-------- DOCUMENT SECTION --------
Thomas contends that the service held at General
Conference was timely, "no matter how one feels about the process
of repentance and reconciliation." In fact, the bishop said, "it
was indeed long behind times," since services have been held by
other denominations, such as the Southern Baptists, the Roman Catholics,
the Presbyterians.
The United States and the international Methodist
family have a long history of racial dominance, said Thomas, a Methodist
historian. "Do not forget, we are encased in a racially oppressive
society in the United States. Slavery entered these shores in 1619.
In the year 2003, the United States is 227 years old, and the UMC
is 219 years old. Black slavery was the evil institution first of
state and then supported by church."
However, Methodism also has a redemptive history,
he noted, citing movement founder John Wesley's fight against slavery;
early American leader Francis Asbury's campaign against slavery
in the Southern annual conferences; the long history of abolitionists
in Methodism; and the founding and support of black colleges by
Methodists - the largest number of black colleges by any denomination
or faith group.
"So-called racism is idolatry," he said. "God
made us different! Did God make a mistake? No."
Said Magee: "There are many illusions of inclusiveness
in our church. Racism is a reality, even in the church. We must
be wise as serpents and gentle as doves. We cannot afford nor do
we have time for hate or pity."
Bishop Ernest S. Lyght, who leads the church's
New York Area, assessed the challenges facing African-American United
Methodists in setting goals for the future.
"Quite frankly, I had mixed emotions about the
service of repentance," said Lyght, who was a member of the Pan-Methodist
Commission on Cooperation before the 2000 General Conference. "I
was not sure how I felt about the matter of repentance. Who was
repenting? Why? What was to be gained? What did I, as an African
American, have to repent about and-or for?"
Lyght said African American United Methodists
must never forget to do "what we do best."
Quoting Bishop Noah Moore, a leader of the Central
Jurisdiction, Lyght said, "'We were at our best when we helped the
denomination to pray into the future, see into the future and live
into the future.'
"We are not at our best when we dwell too long
looking to the past and helplessly staring at our present situation
in exasperation and helplessness."
Lyght challenged the United Methodist Church
to open its heart to feel the pain of African Americans and other
disadvantaged groups. The denomination must also be "receptive to
the ideas and teachings of African Americans."
Celebrate contributions
Other participants in the consultation also offered
observations. Dallas layman Joe Nash said the bishops from the historically
black Methodist churches "may never come back to have their powers
watered down." He feels that United Methodists should not only repent
but should "celebrate" the contributions of the blacks that stayed.
"Perhaps the celebration has not been done the
way it should," Nash said. "As black United Methodists, we are now
in great leadership roles and are part of the influence of the church.
So we need to be about empowering people - particularly the young
people."
Anne Fleming Williams of Philadelphia, who was
the national BMCR chairperson when the letter of concern was sent
to Christian Unity, said African-American United Methodists have
"whined long enough and had enough pity parties."
"We have to continue to 'Acknowledge the Past,'"
she said, referring to the conference theme, "but we don't have
to dwell there."
United Methodist News Service
Denise Johnson Stovall is a freelance writer in Dallas.
-------- MATERIAL PROVIDED --------
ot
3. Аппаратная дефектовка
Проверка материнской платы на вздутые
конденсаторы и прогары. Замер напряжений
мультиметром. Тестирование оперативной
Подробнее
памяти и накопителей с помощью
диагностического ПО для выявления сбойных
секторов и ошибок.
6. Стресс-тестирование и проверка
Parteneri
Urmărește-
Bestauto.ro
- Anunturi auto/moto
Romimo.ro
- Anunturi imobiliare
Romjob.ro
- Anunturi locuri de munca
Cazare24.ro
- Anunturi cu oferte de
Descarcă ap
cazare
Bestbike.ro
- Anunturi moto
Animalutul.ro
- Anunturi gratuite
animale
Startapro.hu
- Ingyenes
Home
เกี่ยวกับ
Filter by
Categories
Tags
--------
-------- MATERIAL PROVIDED --------
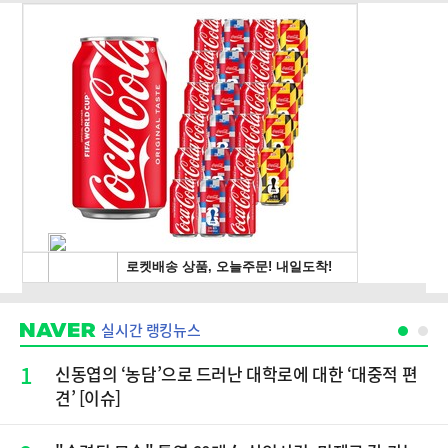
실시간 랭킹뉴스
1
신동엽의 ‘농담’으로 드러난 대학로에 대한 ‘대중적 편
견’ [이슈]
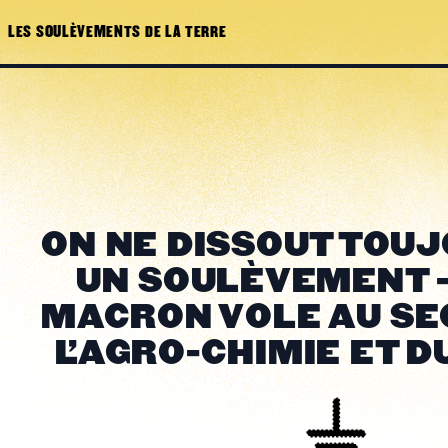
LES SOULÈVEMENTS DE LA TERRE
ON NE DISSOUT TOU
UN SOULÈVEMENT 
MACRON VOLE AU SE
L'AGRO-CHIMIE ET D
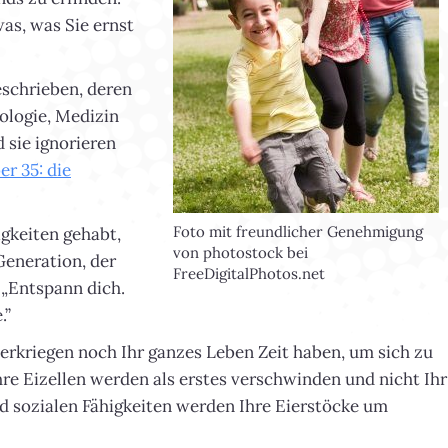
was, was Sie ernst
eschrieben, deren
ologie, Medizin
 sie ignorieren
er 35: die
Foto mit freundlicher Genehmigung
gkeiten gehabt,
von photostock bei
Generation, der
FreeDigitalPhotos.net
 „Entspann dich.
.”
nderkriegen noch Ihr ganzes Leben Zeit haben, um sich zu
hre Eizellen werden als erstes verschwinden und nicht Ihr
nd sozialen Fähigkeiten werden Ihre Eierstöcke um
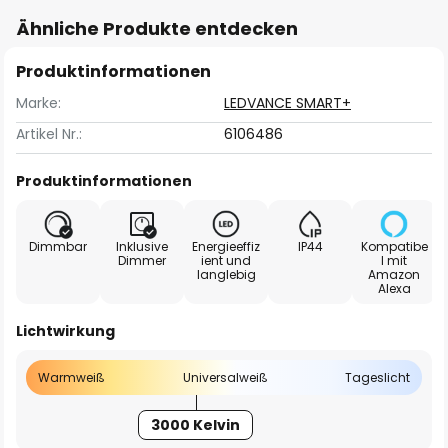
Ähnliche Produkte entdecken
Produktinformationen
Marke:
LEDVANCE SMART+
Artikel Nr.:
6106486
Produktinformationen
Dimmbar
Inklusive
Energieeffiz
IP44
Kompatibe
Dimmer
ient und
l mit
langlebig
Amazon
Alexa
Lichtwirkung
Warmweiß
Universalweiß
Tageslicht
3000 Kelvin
--------
WHAT THE TASK REQUIRES: In the article on African-American United Methodists and the service of repentance, which bishop does Lyght quote?

ANSWER SECTION: Bishop Noah Moore, a leader of the Central Jurisdiction.